Copy out each of the records below word for word, leaving every line unchanged.
┄┄┄┄┄┄┄┄┄┄
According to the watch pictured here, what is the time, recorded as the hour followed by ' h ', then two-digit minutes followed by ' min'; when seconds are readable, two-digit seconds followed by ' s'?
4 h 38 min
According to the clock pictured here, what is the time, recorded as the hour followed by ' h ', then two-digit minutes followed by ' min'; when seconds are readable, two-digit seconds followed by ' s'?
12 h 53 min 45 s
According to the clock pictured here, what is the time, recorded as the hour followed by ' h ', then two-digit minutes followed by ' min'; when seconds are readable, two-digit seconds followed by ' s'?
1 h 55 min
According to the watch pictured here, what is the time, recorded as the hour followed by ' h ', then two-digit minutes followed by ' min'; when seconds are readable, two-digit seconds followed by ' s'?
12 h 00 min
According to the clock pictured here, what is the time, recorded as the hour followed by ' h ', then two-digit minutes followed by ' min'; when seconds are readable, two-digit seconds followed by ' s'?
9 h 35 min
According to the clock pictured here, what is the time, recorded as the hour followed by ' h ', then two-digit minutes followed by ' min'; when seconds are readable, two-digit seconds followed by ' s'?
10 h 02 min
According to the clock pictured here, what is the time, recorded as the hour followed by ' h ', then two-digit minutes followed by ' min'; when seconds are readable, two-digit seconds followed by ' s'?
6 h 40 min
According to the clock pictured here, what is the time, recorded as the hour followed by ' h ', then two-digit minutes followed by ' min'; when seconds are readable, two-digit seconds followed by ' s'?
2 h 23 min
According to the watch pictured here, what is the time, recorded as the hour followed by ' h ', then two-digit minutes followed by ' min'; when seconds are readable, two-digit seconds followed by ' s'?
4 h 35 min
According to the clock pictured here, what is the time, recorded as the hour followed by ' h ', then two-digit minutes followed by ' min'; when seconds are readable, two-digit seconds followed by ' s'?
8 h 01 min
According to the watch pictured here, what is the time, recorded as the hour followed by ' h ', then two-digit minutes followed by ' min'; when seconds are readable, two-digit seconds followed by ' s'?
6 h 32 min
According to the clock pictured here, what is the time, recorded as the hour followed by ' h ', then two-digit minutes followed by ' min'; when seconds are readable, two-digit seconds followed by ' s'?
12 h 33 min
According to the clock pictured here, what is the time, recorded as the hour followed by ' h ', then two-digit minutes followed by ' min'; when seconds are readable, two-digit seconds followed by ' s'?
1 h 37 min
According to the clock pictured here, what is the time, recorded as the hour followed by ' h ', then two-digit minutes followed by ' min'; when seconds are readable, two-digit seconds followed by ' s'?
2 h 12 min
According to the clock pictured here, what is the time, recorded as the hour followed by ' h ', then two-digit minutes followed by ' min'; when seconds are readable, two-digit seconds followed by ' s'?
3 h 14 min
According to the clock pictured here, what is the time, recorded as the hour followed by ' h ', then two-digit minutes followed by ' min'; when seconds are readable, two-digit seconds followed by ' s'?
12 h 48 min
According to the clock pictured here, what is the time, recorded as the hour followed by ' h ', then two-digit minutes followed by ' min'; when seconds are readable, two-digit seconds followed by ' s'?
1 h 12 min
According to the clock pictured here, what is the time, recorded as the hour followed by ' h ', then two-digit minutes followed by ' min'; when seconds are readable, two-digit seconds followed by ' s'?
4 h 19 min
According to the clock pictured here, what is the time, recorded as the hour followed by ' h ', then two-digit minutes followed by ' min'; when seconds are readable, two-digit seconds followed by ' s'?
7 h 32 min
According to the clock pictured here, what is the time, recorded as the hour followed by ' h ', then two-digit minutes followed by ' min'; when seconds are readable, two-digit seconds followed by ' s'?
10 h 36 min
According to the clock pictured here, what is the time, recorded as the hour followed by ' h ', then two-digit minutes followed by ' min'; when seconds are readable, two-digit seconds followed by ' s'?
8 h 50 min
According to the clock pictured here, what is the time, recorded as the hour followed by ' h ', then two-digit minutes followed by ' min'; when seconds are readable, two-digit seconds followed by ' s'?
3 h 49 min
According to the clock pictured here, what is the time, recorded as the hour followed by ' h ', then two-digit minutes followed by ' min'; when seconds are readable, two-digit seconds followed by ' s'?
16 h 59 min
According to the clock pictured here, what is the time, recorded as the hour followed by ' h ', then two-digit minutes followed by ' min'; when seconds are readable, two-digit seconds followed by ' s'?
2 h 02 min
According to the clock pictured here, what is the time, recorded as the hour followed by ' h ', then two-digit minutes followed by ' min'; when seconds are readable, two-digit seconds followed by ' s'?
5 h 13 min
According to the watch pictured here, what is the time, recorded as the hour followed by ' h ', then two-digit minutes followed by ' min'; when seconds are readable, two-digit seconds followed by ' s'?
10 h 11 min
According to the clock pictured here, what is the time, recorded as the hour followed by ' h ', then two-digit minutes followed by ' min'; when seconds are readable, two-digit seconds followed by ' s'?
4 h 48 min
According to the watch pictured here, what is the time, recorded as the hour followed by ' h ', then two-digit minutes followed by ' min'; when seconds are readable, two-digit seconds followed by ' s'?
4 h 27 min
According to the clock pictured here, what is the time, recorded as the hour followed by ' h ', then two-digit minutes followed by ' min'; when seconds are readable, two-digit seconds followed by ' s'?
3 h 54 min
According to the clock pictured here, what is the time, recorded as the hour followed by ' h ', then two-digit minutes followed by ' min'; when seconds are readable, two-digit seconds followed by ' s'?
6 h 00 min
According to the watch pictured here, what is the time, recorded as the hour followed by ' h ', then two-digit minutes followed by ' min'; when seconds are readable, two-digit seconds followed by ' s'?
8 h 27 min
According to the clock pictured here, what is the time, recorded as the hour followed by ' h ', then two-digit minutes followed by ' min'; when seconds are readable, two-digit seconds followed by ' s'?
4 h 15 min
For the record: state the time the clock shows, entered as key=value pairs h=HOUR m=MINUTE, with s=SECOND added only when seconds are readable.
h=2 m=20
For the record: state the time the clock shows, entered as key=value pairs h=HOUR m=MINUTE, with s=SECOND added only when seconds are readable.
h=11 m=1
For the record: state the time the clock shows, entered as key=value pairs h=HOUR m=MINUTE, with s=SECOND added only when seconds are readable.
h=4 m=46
┄┄┄┄┄┄┄┄┄┄
• _Problem solution_:
According to the watch pictured here, what is the time, recorded as the hour followed by ' h ', then two-digit minutes followed by ' min'; when seconds are readable, two-digit seconds followed by ' s'?
4 h 38 min
According to the clock pictured here, what is the time, recorded as the hour followed by ' h ', then two-digit minutes followed by ' min'; when seconds are readable, two-digit seconds followed by ' s'?
12 h 53 min 45 s
According to the clock pictured here, what is the time, recorded as the hour followed by ' h ', then two-digit minutes followed by ' min'; when seconds are readable, two-digit seconds followed by ' s'?
1 h 55 min
According to the watch pictured here, what is the time, recorded as the hour followed by ' h ', then two-digit minutes followed by ' min'; when seconds are readable, two-digit seconds followed by ' s'?
12 h 00 min
According to the clock pictured here, what is the time, recorded as the hour followed by ' h ', then two-digit minutes followed by ' min'; when seconds are readable, two-digit seconds followed by ' s'?
9 h 35 min
According to the clock pictured here, what is the time, recorded as the hour followed by ' h ', then two-digit minutes followed by ' min'; when seconds are readable, two-digit seconds followed by ' s'?
10 h 02 min
According to the clock pictured here, what is the time, recorded as the hour followed by ' h ', then two-digit minutes followed by ' min'; when seconds are readable, two-digit seconds followed by ' s'?
6 h 40 min
According to the clock pictured here, what is the time, recorded as the hour followed by ' h ', then two-digit minutes followed by ' min'; when seconds are readable, two-digit seconds followed by ' s'?
2 h 23 min
According to the watch pictured here, what is the time, recorded as the hour followed by ' h ', then two-digit minutes followed by ' min'; when seconds are readable, two-digit seconds followed by ' s'?
4 h 35 min
According to the clock pictured here, what is the time, recorded as the hour followed by ' h ', then two-digit minutes followed by ' min'; when seconds are readable, two-digit seconds followed by ' s'?
8 h 01 min
According to the watch pictured here, what is the time, recorded as the hour followed by ' h ', then two-digit minutes followed by ' min'; when seconds are readable, two-digit seconds followed by ' s'?
6 h 32 min
According to the clock pictured here, what is the time, recorded as the hour followed by ' h ', then two-digit minutes followed by ' min'; when seconds are readable, two-digit seconds followed by ' s'?
12 h 33 min
According to the clock pictured here, what is the time, recorded as the hour followed by ' h ', then two-digit minutes followed by ' min'; when seconds are readable, two-digit seconds followed by ' s'?
1 h 37 min
According to the clock pictured here, what is the time, recorded as the hour followed by ' h ', then two-digit minutes followed by ' min'; when seconds are readable, two-digit seconds followed by ' s'?
2 h 12 min
According to the clock pictured here, what is the time, recorded as the hour followed by ' h ', then two-digit minutes followed by ' min'; when seconds are readable, two-digit seconds followed by ' s'?
3 h 14 min
According to the clock pictured here, what is the time, recorded as the hour followed by ' h ', then two-digit minutes followed by ' min'; when seconds are readable, two-digit seconds followed by ' s'?
12 h 48 min
According to the clock pictured here, what is the time, recorded as the hour followed by ' h ', then two-digit minutes followed by ' min'; when seconds are readable, two-digit seconds followed by ' s'?
1 h 12 min
According to the clock pictured here, what is the time, recorded as the hour followed by ' h ', then two-digit minutes followed by ' min'; when seconds are readable, two-digit seconds followed by ' s'?
4 h 19 min
According to the clock pictured here, what is the time, recorded as the hour followed by ' h ', then two-digit minutes followed by ' min'; when seconds are readable, two-digit seconds followed by ' s'?
7 h 32 min
According to the clock pictured here, what is the time, recorded as the hour followed by ' h ', then two-digit minutes followed by ' min'; when seconds are readable, two-digit seconds followed by ' s'?
10 h 36 min
According to the clock pictured here, what is the time, recorded as the hour followed by ' h ', then two-digit minutes followed by ' min'; when seconds are readable, two-digit seconds followed by ' s'?
8 h 50 min
According to the clock pictured here, what is the time, recorded as the hour followed by ' h ', then two-digit minutes followed by ' min'; when seconds are readable, two-digit seconds followed by ' s'?
3 h 49 min
According to the clock pictured here, what is the time, recorded as the hour followed by ' h ', then two-digit minutes followed by ' min'; when seconds are readable, two-digit seconds followed by ' s'?
16 h 59 min
According to the clock pictured here, what is the time, recorded as the hour followed by ' h ', then two-digit minutes followed by ' min'; when seconds are readable, two-digit seconds followed by ' s'?
2 h 02 min
According to the clock pictured here, what is the time, recorded as the hour followed by ' h ', then two-digit minutes followed by ' min'; when seconds are readable, two-digit seconds followed by ' s'?
5 h 13 min
According to the watch pictured here, what is the time, recorded as the hour followed by ' h ', then two-digit minutes followed by ' min'; when seconds are readable, two-digit seconds followed by ' s'?
10 h 11 min
According to the clock pictured here, what is the time, recorded as the hour followed by ' h ', then two-digit minutes followed by ' min'; when seconds are readable, two-digit seconds followed by ' s'?
4 h 48 min
According to the watch pictured here, what is the time, recorded as the hour followed by ' h ', then two-digit minutes followed by ' min'; when seconds are readable, two-digit seconds followed by ' s'?
4 h 27 min
According to the clock pictured here, what is the time, recorded as the hour followed by ' h ', then two-digit minutes followed by ' min'; when seconds are readable, two-digit seconds followed by ' s'?
3 h 54 min
According to the clock pictured here, what is the time, recorded as the hour followed by ' h ', then two-digit minutes followed by ' min'; when seconds are readable, two-digit seconds followed by ' s'?
6 h 00 min
According to the watch pictured here, what is the time, recorded as the hour followed by ' h ', then two-digit minutes followed by ' min'; when seconds are readable, two-digit seconds followed by ' s'?
8 h 27 min
According to the clock pictured here, what is the time, recorded as the hour followed by ' h ', then two-digit minutes followed by ' min'; when seconds are readable, two-digit seconds followed by ' s'?
4 h 15 min
For the record: state the time the clock shows, entered as key=value pairs h=HOUR m=MINUTE, with s=SECOND added only when seconds are readable.
h=2 m=20
For the record: state the time the clock shows, entered as key=value pairs h=HOUR m=MINUTE, with s=SECOND added only when seconds are readable.
h=11 m=1
For the record: state the time the clock shows, entered as key=value pairs h=HOUR m=MINUTE, with s=SECOND added only when seconds are readable.
h=4 m=46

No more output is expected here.